昔、茶の間の窓は細かく切り込みが入った飾りガラスが嵌められていました。すぐ外には、大きな枇杷の木があって、毎日、ヒヨやモズが遊びに来ていました。
掘りこたつに足を突っ込んで、窓に葉陰が揺れるのを感じながら、うつらうつらと小鳥の声を聞くともなく聞く時間は、今から思うと至福の時でした。
仕事場で何がさみしいって、日暮れが早くなることほど気持ちが萎えることはありません。
働く時間は同じなのに、なぜか、暮れる時間が早くなるとさびしくなるのです。
でも、反対に窓の外に明るさが増してくると、俄然、元気が出てきます。縛られていた縄がほどけていく感覚です。
若いときには気に留めることさえなかった、こんなことも何十回と四季を生きて初めて分かるようになるとは鈍感なことです。
それでいいのですよね。若いときには若い楽しみ、年寄りにはそれに応じた喜びが与えられていることに感謝です。
今、まさに寒中最中となりました。
中国の友人が届けてくれたこの小寒カード。
小寒の由来が書いてあります。
今から、一年で一番寒い季節ですが、それだけではないのです。
冬至を過ぎて、一陽来復。陽光は日増しに明るさを取り戻しつつあります。
寒中は次にやってくる春という希望の萌芽を感じる季節でもあるのです。
この中国の友人は河北省奉天出身です。満州といわれた地域でしょうか。それはそれは、寒い地方です。

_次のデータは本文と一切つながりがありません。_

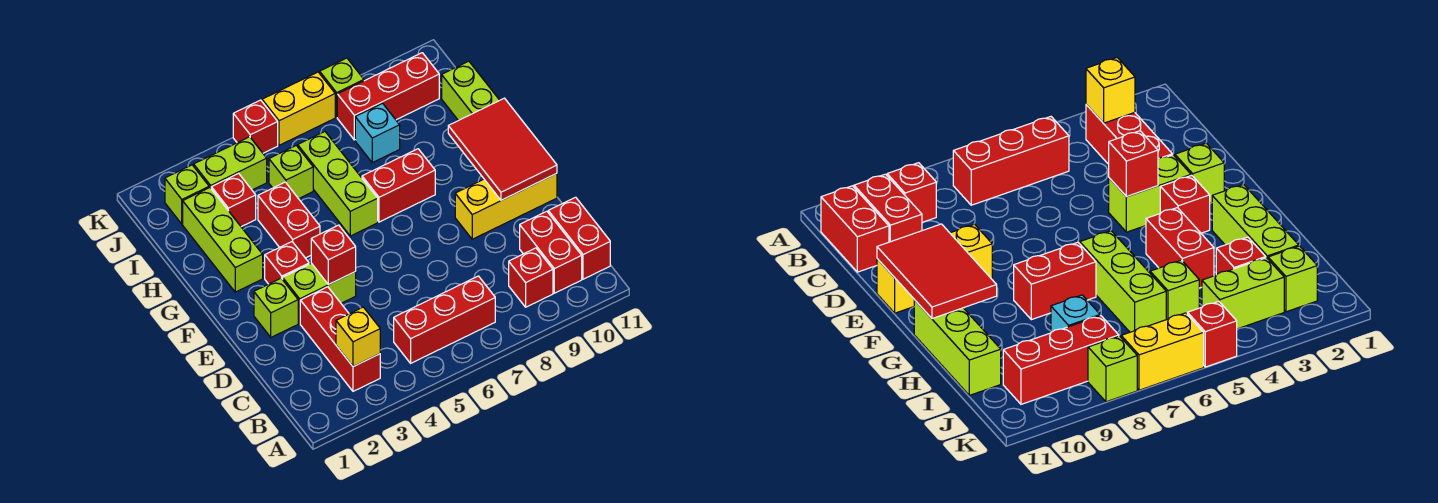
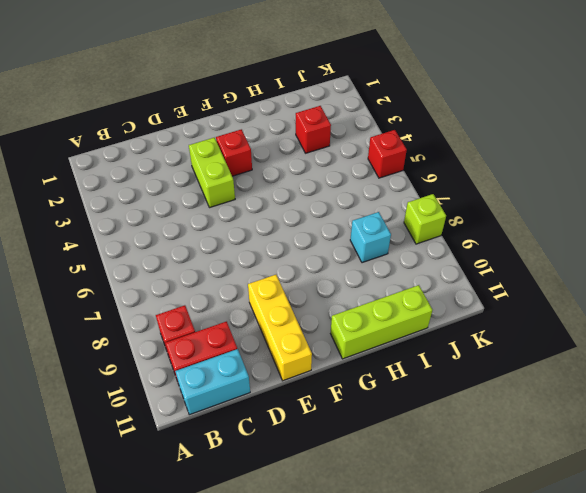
cyan 1x2 brick [175,349,250,415] -> red 1x2 brick [548,197,610,279]
none -> red 1x3 brick [300,287,380,391]
none -> red 1x3 brick [394,276,495,363]
none -> lime 1x1 brick [254,278,298,337]

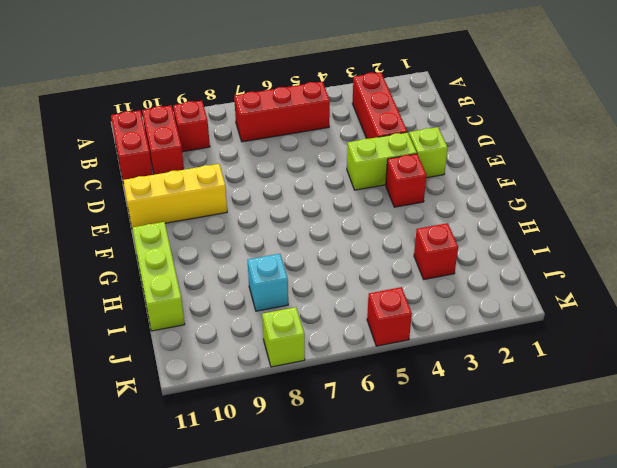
none -> lime 1x3 brick [183,187,263,292]
none -> red 1x2 brick [258,182,320,258]
none -> lime 1x3 brick [298,132,378,236]

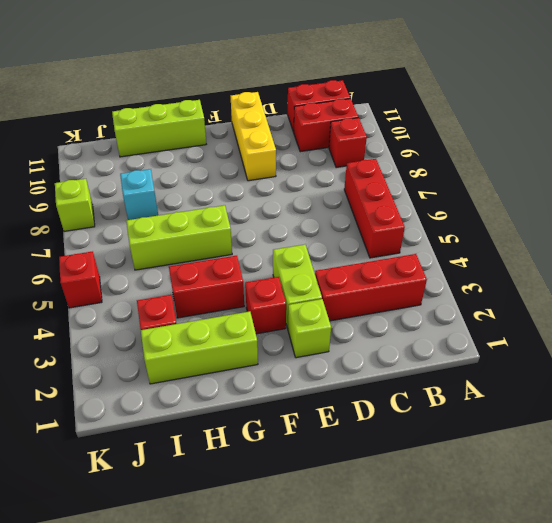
none -> red 1x2 brick [362,149,435,222]
none -> lime 1x1 brick [269,146,313,199]
none -> lime 1x1 brick [165,165,209,224]

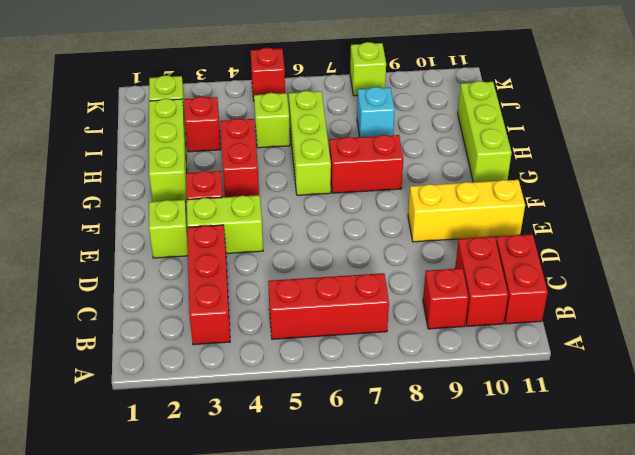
none -> lime 1x2 brick [194,137,267,190]
none -> red 1x3 brick [337,53,439,140]
none -> yellow 1x2 brick [262,72,335,145]

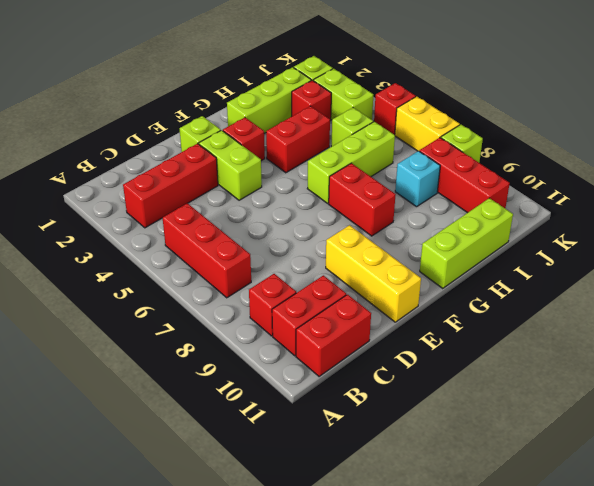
none -> yellow 1x1 brick [336,307,380,367]
none -> red 1x1 brick [311,225,356,284]
none -> red 2x3 tile [448,98,557,200]

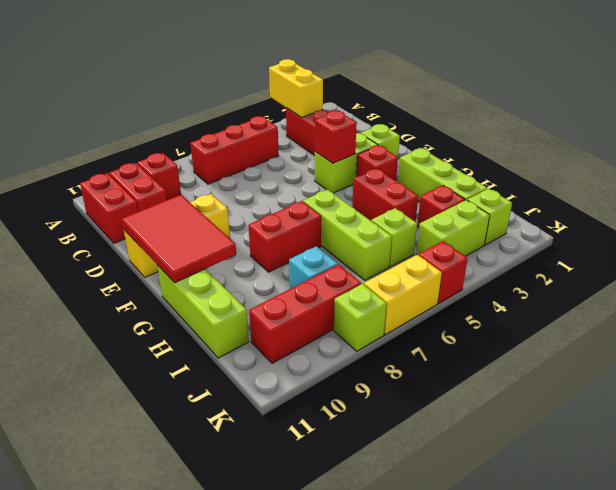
yellow 1x2 brick [269,59,323,118] -> yellow 1x1 brick [336,307,380,367]

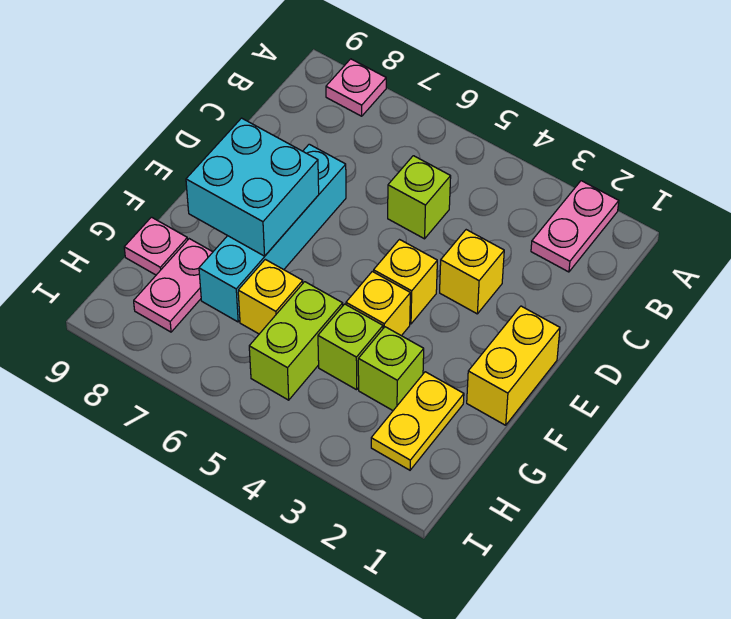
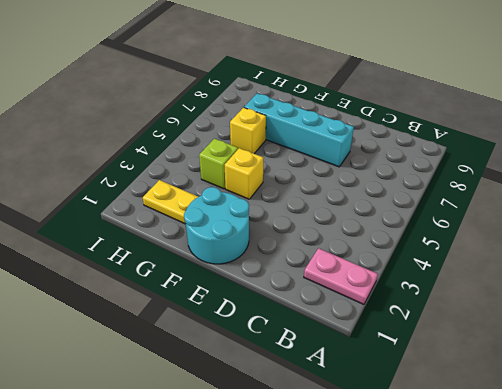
cyan 2x2 round brick [184,187,249,264] -> yellow 1x2 brick [467,306,560,425]
none -> pink 1x1 plate [326,59,386,116]
none -> lime 1x1 brick [388,156,451,239]
none -> yellow 1x1 brick [440,230,504,314]

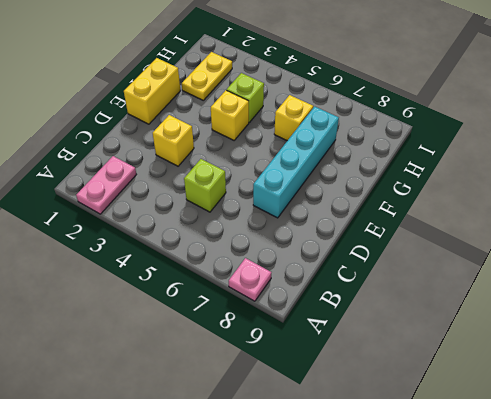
none -> yellow 1x1 brick [374,240,437,324]
none -> lime 1x1 brick [358,327,424,410]
none -> lime 1x2 brick [249,282,343,400]

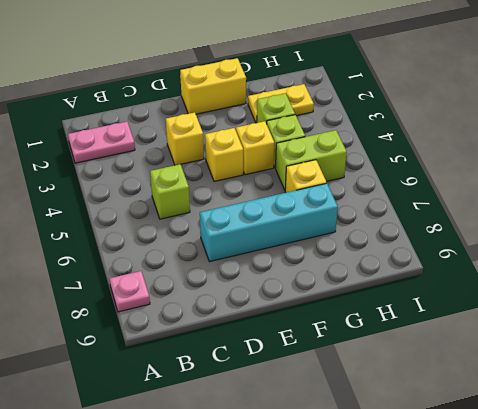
none -> pink 1x2 plate [134,239,213,332]
none -> pink 1x1 plate [124,217,188,275]
none -> cyan 2x2 brick [186,118,319,256]

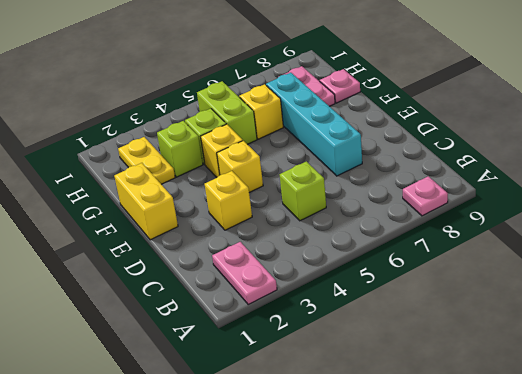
none -> cyan 2x2 brick [186,118,319,256]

その土地では「冬、病気で伏せっていた人も、春が来たら治る」と信じて、凍る冬を過ごしておられるそうです。
寒ければ寒いほど、春到来への思いは強く、人の心情は希望に膨らむことが察せられます。
どんなに寒い日でも、昨日よりも明るくなっています。
その明るさに気付いて、窓に映る日の光を感じたら、縮こまった心が解放されていく気がします。